Output range, inclusive: from the line containing "Brühler Strasse 100" to the line containing "Copie du Diplôme". Restate those lines from the data below word for word and only those.

Saved data entries:
>>>>>
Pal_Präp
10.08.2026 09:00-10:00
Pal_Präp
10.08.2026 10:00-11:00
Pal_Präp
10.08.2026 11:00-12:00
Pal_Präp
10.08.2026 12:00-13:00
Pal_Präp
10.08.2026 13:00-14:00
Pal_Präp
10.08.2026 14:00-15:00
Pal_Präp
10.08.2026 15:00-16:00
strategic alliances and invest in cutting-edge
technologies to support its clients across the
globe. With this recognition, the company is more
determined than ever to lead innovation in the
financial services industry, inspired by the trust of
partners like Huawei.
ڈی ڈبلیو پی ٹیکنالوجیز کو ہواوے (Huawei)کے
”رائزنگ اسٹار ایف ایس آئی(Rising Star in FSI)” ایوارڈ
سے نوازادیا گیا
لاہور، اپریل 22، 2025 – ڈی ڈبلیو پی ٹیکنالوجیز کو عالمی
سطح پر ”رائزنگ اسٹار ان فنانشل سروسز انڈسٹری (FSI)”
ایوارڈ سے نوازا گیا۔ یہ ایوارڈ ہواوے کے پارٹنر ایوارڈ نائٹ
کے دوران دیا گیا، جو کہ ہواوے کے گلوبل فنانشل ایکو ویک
<<<<<
>>>>>
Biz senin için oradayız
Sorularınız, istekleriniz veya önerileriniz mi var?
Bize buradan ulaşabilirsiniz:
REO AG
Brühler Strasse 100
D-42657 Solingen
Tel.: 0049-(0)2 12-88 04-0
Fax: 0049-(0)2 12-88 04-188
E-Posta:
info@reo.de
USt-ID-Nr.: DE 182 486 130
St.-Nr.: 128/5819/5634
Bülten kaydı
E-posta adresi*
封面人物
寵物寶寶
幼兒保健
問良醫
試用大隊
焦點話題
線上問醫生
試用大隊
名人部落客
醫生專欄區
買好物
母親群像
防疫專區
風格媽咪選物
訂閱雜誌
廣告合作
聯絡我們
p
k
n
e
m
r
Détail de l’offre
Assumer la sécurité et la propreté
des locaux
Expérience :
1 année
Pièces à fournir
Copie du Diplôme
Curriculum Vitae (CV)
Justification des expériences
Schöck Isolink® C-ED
<<<<<
>>>>>
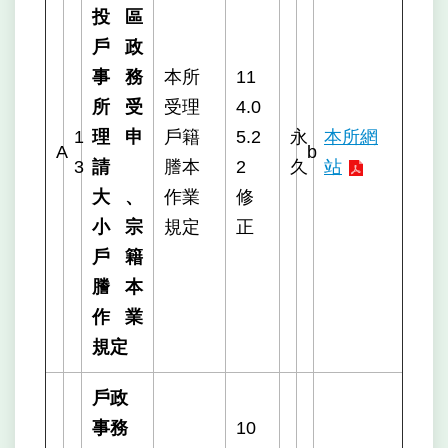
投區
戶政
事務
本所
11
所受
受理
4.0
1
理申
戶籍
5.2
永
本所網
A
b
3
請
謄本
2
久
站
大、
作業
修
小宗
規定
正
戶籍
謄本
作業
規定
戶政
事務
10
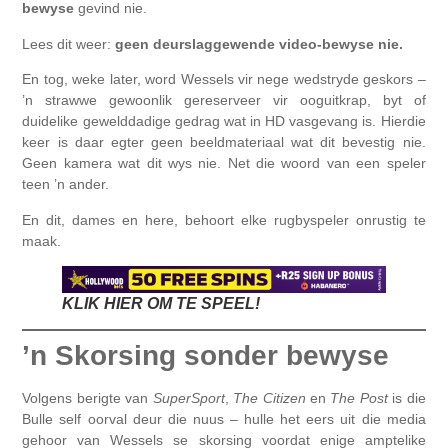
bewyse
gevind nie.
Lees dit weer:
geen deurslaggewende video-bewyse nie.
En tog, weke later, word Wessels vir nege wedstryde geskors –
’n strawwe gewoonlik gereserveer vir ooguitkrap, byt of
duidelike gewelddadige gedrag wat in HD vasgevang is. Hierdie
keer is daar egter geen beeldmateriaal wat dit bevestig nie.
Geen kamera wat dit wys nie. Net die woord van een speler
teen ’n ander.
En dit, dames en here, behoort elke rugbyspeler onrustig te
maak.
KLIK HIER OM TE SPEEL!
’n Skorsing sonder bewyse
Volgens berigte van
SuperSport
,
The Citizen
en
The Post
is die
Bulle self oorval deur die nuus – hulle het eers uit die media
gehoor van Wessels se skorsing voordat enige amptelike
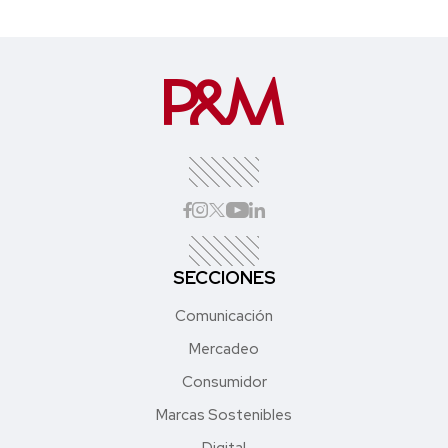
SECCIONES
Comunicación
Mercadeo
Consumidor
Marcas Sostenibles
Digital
<<<<<
Exercise output:
Brühler Strasse 100
D-42657 Solingen
Tel.: 0049-(0)2 12-88 04-0
Fax: 0049-(0)2 12-88 04-188
E-Posta:
info@reo.de
USt-ID-Nr.: DE 182 486 130
St.-Nr.: 128/5819/5634
Bülten kaydı
E-posta adresi*
封面人物
寵物寶寶
幼兒保健
問良醫
試用大隊
焦點話題
線上問醫生
試用大隊
名人部落客
醫生專欄區
買好物
母親群像
防疫專區
風格媽咪選物
訂閱雜誌
廣告合作
聯絡我們
p
k
n
e
m
r
Détail de l’offre
Assumer la sécurité et la propreté
des locaux
Expérience :
1 année
Pièces à fournir
Copie du Diplôme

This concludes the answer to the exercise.